## SEGMENT DU DOCUMENT:
··········
LA CHASSE !

Lorsqu’ils sont à l’abri de l’industrie charcutière néo-zélandaise et des braconniers jurassiens marinés à la damassine, les cerfs, sangliers et autres chevreuils coulent des jours heureux dans les forêts de feuillus, avec peu de préoccupations sinon la recherche d’herbe fraîche et d’une saillie nécessaire à la survie de la carte de gibier des restaurants alentours.

Plus timides que des pré-adolescents lors de leur première boum, les différents quadrupèdes velus généralement regroupés sous l’appétissante appellation « venaison » sont d’une discrétion quasi maladive, et il est rare de réussir à les entrevoir – du moins la majeure partie de l’année, car les quelques semaines entre début octobre et fin novembre, il n’est pas rare d’en apercevoir l’un ou l’autre, généralement entouré de choux de bruxelles, d’une poire à botzi ou de spätzli dorés au beurre.

Parmi ces braves mammifères , le chevreuil, dont le nom scientifique est « capreolus capreolus » (alors que celui de la pop music est « duran duran »), est celui dont notre maître-queux préfère dorloter la noisette – ce qu’il fait dès le 5 octobre, avec une sauce Grand Veneur, par exemple.
··········
## EXTRAITS DE DONNÉES:
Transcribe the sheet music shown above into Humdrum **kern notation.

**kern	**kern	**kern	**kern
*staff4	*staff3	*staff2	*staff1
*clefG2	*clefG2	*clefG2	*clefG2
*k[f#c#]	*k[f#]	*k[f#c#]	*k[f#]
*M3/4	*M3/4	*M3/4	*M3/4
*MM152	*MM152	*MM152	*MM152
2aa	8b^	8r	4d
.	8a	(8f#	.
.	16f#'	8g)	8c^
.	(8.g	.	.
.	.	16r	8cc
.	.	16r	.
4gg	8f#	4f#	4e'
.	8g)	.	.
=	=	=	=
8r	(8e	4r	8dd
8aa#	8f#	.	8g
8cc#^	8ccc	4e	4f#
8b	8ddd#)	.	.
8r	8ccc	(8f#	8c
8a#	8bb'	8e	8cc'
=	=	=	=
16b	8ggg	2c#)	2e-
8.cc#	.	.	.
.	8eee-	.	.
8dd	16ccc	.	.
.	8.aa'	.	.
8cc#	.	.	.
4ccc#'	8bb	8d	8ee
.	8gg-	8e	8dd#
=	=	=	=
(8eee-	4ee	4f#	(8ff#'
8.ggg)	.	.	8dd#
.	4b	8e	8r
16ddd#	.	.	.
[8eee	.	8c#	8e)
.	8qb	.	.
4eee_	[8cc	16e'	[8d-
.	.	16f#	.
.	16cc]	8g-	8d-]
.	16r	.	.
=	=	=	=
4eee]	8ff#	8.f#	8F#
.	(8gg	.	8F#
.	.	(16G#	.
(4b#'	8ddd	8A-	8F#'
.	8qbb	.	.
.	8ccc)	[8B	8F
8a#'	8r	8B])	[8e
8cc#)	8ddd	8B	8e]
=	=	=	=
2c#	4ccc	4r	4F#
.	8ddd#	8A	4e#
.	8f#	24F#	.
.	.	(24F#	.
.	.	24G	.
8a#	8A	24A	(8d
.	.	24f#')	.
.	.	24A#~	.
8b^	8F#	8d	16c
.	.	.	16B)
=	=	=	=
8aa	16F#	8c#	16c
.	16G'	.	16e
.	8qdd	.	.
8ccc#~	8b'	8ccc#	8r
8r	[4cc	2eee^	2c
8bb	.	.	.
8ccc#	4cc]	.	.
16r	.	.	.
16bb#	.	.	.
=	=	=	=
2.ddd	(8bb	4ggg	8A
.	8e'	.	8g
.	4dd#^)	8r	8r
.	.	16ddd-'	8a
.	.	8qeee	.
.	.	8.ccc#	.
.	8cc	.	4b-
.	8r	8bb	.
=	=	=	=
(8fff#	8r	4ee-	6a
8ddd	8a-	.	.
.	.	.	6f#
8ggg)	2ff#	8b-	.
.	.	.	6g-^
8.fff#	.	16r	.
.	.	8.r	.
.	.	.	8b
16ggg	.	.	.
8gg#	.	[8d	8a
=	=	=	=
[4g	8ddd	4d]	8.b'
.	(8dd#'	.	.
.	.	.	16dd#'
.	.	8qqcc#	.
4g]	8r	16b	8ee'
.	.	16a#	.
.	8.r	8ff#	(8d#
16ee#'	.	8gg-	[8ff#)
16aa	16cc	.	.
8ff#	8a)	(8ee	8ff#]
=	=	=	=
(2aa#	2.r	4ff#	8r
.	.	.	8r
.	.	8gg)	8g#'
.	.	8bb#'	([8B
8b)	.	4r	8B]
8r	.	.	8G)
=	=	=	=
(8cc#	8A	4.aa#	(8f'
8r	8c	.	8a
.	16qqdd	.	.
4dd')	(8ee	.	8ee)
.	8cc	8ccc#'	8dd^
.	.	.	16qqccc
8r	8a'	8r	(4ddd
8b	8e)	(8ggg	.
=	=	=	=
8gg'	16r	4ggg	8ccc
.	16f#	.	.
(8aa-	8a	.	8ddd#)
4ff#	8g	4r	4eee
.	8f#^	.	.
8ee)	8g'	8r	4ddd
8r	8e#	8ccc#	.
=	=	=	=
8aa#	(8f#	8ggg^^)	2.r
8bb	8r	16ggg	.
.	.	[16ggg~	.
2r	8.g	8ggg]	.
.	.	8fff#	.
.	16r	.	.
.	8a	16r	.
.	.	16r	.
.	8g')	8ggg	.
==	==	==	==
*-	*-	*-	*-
··········
## QUESTIONS DE COMPRÉHENSION:
A) Répondez à partir du texte sur la chasse :
(i) Pendant quelle période de l'année est-il fréquent d'apercevoir ces quadrupèdes ?
(ii) Quel est le nom scientifique du chevreuil ?
(iii) À partir de quelle date le maître-queux prépare-t-il la noisette de chevreuil ?
B) Restituez sans modification le passage du texte sur la chasse qui va de « LA CHASSE ! » à « des restaurants alentours. ».

## RÉPONSES AUX QUESTIONS:
A)
(i) Entre début octobre et fin novembre.
(ii) « capreolus capreolus ».
(iii) Dès le 5 octobre.

B)
LA CHASSE !

Lorsqu’ils sont à l’abri de l’industrie charcutière néo-zélandaise et des braconniers jurassiens marinés à la damassine, les cerfs, sangliers et autres chevreuils coulent des jours heureux dans les forêts de feuillus, avec peu de préoccupations sinon la recherche d’herbe fraîche et d’une saillie nécessaire à la survie de la carte de gibier des restaurants alentours.